── MATERIAL FOR THIS EXERCISE

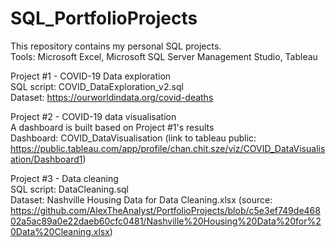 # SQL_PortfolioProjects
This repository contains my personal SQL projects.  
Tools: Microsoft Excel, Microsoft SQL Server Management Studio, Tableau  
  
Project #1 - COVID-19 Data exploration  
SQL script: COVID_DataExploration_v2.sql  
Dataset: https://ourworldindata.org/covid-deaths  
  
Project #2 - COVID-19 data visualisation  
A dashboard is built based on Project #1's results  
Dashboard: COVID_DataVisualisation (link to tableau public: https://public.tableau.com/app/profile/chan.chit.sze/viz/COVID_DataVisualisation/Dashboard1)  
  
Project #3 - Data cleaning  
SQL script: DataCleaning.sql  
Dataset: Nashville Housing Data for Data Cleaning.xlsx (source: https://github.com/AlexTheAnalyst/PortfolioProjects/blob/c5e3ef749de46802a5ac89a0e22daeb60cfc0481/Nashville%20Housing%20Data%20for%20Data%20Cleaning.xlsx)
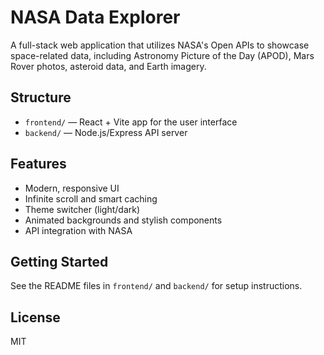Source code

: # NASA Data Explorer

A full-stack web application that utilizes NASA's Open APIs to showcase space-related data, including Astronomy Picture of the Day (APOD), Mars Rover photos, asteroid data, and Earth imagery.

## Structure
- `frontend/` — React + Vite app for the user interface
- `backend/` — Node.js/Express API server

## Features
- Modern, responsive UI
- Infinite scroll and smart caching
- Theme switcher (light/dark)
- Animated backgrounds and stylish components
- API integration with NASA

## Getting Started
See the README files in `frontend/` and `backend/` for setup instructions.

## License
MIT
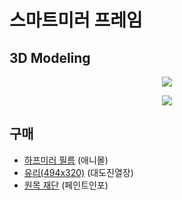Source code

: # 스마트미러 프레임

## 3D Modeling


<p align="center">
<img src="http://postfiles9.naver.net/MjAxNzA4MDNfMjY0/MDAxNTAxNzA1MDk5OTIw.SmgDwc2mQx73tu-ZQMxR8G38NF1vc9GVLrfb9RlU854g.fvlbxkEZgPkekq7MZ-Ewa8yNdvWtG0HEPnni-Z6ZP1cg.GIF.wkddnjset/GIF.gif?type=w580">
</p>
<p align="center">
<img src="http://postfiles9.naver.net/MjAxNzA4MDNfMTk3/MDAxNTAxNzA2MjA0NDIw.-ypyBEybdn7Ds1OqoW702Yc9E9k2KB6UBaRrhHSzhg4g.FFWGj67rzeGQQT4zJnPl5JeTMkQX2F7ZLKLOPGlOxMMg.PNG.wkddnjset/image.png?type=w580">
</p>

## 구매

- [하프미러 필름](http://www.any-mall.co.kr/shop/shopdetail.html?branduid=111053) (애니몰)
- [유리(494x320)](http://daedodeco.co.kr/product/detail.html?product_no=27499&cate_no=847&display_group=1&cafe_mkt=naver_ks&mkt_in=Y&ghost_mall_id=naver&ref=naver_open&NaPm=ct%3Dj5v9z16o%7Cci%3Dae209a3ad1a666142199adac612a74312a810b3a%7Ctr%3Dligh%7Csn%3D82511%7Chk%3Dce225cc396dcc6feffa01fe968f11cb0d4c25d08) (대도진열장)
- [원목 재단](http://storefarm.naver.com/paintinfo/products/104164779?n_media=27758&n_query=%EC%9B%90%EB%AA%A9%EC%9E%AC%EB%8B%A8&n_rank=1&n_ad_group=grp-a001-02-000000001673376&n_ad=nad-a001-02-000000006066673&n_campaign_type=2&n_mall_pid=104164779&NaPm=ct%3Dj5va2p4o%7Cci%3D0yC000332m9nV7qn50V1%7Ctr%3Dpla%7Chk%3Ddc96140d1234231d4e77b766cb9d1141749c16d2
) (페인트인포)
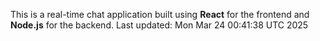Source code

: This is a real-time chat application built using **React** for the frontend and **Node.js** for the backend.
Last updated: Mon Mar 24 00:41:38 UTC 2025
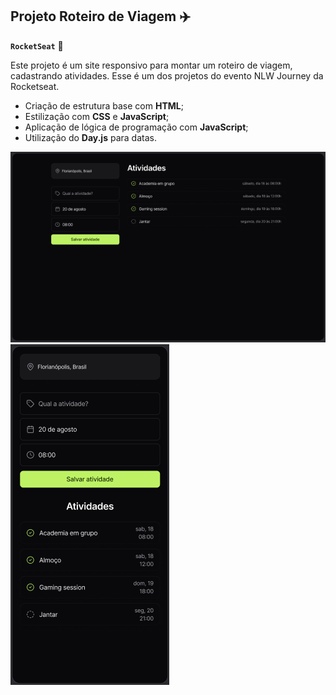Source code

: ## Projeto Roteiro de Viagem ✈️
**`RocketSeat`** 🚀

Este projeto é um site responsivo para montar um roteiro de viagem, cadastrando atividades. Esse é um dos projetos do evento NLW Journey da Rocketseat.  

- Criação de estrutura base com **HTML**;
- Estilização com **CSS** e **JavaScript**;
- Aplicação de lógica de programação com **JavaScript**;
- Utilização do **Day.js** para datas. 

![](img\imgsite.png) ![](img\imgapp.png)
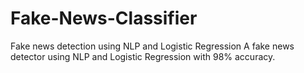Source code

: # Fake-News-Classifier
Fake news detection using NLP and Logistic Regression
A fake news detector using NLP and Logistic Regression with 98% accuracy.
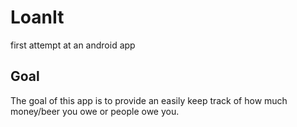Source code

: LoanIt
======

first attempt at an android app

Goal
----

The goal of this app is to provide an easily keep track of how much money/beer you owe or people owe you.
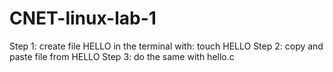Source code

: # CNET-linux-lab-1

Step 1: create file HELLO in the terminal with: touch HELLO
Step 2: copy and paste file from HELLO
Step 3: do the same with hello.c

────
── MATERIAL FOR THIS EXERCISE

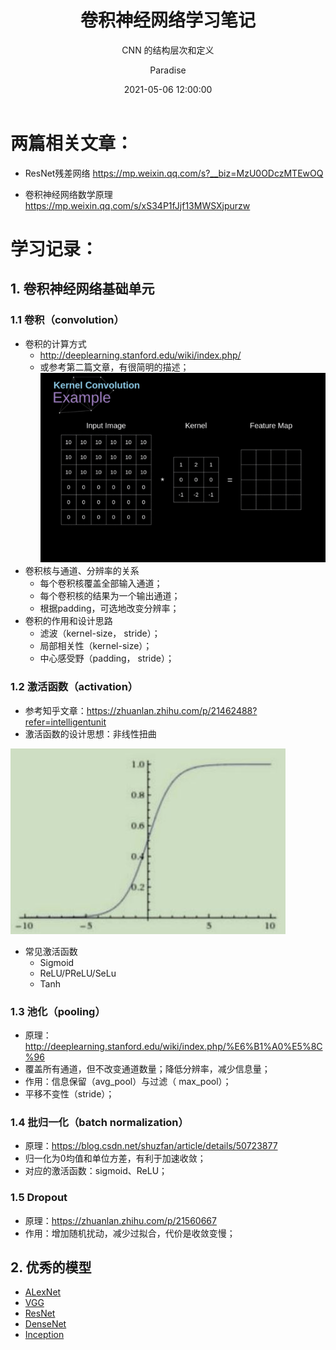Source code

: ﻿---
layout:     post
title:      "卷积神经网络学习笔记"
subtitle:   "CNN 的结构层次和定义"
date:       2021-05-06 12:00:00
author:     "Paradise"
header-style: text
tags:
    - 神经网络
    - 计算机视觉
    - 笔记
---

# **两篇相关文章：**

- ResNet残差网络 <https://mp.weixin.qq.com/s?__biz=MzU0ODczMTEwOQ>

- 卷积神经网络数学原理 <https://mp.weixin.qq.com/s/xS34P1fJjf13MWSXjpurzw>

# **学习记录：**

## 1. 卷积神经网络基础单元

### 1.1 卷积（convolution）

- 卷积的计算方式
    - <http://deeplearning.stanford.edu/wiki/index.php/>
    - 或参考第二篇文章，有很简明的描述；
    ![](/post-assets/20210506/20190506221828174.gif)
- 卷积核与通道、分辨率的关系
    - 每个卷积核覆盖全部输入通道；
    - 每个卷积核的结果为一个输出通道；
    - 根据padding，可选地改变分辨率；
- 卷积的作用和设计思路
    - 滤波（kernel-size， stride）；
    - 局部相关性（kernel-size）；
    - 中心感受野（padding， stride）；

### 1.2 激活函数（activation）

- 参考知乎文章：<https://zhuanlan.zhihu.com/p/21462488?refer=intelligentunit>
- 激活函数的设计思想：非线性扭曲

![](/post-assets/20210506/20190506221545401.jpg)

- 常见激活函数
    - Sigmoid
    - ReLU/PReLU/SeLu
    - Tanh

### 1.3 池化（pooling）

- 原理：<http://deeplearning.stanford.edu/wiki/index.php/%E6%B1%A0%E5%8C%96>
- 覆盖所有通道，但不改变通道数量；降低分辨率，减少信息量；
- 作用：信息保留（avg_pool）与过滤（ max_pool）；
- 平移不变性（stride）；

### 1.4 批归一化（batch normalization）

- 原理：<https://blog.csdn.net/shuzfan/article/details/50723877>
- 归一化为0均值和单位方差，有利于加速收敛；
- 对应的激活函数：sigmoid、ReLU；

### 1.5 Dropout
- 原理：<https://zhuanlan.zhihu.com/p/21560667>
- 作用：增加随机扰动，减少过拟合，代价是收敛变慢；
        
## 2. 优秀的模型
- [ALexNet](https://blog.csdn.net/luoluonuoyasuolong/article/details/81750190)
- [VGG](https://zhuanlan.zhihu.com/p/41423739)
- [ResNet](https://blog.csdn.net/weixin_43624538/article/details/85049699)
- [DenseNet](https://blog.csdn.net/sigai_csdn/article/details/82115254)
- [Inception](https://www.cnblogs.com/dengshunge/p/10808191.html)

────

Please copy each line of the records above that holds the word "JavaScript".

- Estilização com **CSS** e **JavaScript**;
- Aplicação de lógica de programação com **JavaScript**;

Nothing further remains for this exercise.